Cure evangelists want to spread the good news, and while they’re not always holding Bibles with tissue-thin pages and gilded edges, they possess that same confidence that their way is the right way; that their targets can be brought to heel/heal; that the rules of polite society—no invasive questions, dear—can be suspended because of the urgency. There’s yoga and crystals and vitamins and meditation, of course, but also some treatment or another that they’ve heard about and believe will magically fix everything: stem cells, or some medication their husband’s coworker’s friend’s cousin heard about. A second opinion from a different, better doctor. Not taking the medication as prescribed. Essential oils. Chiropracty. Surely there’s some fix. Pray to the saints to fix you.
There is something crushing about knowing that people harbor a secret wish that disabled people were nondisabled.
There is something crushing about knowing that people harbor a secret wish that disabled people were nondisabled—like them—or that they think disabled people are in some kind of holding pattern, waiting for the day they wake up nondisabled and get on with their lives. It cultivates a deep wariness, tempered with fear, of everyone, friend or stranger: Is this going to be the day someone disappoints, reveals the tremendous gap between our two lives?
I think sometimes about the other parts of me that people think are broken and need fixing—the things that they pray for, the things that we’re supposed to hate about ourselves and tear away. Sometimes the church is progressive now, says it’s okay as long as you don’t get in anyone’s face about it, but the Eastern Orthodox Church sure isn’t, and neither are their sundered brethren in Rome. The “cool pope” says queers like me are okay now so long as we exist in some kind of liminal space where we aren’t actually, you know . Love the sinner, hate the sin, but the sinner is the sin.

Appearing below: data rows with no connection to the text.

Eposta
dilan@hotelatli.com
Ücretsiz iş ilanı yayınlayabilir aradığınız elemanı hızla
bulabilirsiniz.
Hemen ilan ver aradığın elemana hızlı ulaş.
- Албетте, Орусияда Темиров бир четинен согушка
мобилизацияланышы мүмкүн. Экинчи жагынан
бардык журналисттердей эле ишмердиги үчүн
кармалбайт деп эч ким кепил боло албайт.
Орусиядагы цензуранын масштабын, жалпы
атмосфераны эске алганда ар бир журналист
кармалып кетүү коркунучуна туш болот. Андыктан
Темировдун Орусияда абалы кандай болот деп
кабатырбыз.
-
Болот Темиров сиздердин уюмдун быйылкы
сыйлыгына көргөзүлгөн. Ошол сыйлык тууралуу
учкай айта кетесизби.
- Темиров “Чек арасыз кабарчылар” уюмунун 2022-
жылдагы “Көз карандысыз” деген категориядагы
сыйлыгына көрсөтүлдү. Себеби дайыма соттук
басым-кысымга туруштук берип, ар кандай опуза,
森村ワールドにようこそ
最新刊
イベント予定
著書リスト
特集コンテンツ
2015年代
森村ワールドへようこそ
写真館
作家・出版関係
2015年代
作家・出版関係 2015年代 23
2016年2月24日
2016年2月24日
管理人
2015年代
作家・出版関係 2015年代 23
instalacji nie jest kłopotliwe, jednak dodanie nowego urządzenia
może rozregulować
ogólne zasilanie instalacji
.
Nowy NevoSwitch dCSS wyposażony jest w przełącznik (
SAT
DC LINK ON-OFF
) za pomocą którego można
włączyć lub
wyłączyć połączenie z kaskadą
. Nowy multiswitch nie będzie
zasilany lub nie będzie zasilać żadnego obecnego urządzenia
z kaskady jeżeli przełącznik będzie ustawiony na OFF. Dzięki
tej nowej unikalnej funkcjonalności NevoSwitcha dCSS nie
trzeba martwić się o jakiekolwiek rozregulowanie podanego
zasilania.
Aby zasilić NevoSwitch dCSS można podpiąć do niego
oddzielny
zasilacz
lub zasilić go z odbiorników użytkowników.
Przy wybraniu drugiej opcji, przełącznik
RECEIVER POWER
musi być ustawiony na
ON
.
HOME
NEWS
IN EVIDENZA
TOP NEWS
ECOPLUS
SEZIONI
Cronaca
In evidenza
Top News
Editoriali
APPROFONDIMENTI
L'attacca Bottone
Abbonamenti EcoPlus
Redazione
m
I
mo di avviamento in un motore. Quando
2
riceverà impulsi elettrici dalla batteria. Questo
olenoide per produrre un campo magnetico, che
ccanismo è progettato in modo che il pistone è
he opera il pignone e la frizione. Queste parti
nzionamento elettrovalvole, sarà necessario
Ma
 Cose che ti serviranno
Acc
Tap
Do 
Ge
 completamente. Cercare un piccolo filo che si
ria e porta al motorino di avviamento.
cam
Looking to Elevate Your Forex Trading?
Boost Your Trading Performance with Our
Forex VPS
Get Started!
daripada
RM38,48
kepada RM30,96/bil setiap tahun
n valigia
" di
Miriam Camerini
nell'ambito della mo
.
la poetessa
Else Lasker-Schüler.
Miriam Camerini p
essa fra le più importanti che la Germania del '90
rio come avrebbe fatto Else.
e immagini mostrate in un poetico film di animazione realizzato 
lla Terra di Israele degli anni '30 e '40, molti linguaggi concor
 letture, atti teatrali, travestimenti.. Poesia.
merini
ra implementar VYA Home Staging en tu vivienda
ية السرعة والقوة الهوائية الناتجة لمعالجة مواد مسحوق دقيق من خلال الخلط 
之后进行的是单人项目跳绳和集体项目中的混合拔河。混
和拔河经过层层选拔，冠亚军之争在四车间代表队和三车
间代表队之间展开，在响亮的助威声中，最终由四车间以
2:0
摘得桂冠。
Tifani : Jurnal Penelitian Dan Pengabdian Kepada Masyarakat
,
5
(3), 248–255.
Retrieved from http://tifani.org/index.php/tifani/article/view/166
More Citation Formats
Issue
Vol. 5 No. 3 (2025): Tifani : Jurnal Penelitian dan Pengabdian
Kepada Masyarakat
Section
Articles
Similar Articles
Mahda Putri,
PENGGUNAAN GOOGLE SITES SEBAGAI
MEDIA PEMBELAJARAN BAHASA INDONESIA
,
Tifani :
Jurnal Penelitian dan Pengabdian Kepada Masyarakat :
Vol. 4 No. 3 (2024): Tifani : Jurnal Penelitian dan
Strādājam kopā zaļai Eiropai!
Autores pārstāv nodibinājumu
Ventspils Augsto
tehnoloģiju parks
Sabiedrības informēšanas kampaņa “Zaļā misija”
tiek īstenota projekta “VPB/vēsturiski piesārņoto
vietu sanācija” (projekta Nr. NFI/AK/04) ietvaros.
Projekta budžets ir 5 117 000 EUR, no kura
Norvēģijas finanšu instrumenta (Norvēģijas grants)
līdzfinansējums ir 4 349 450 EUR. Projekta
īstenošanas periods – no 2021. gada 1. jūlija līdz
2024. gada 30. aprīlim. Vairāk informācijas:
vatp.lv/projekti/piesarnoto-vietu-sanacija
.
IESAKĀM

Pray to the saints to fix you.
I wonder, sometimes, if they ever consider how it feels to hear an endless tide of comments and questions like this, how their words drag the body over hot coals and make it feel like a sin, a wrongness, something I did. My body is no longer my own, instead something that society owns and plays with as it will, something lumpy and misshapen and sad, edges feathered like old paper. Every fleeting hand I put up in protest is summarily batted down, while people drone about all the things I should have considered doing to be less broken, all the things I could do to fix myself if I cared enough. When I close my eyes, I am back in church, tasting incense at the back of my throat, saints glaring down from dim alcoves, flaking gold leaf drifting through the candlelight.
One may smile and smile and be a villain , I think, looking at rictus grins in hollow skulls and attempting to tune out the voices that hem me in with their confident prattle, feeling my hand tingling where once a ruler lay, wondering whether I can wheedle a sweet bun out of my father—who will order the parts from Athens if he can, but likes the carousel broken just the same, because you can still sit on it and watch the boats go out and listen to the waves, shhhhhhhh on the rocks, and no one will be there to tell you to repent.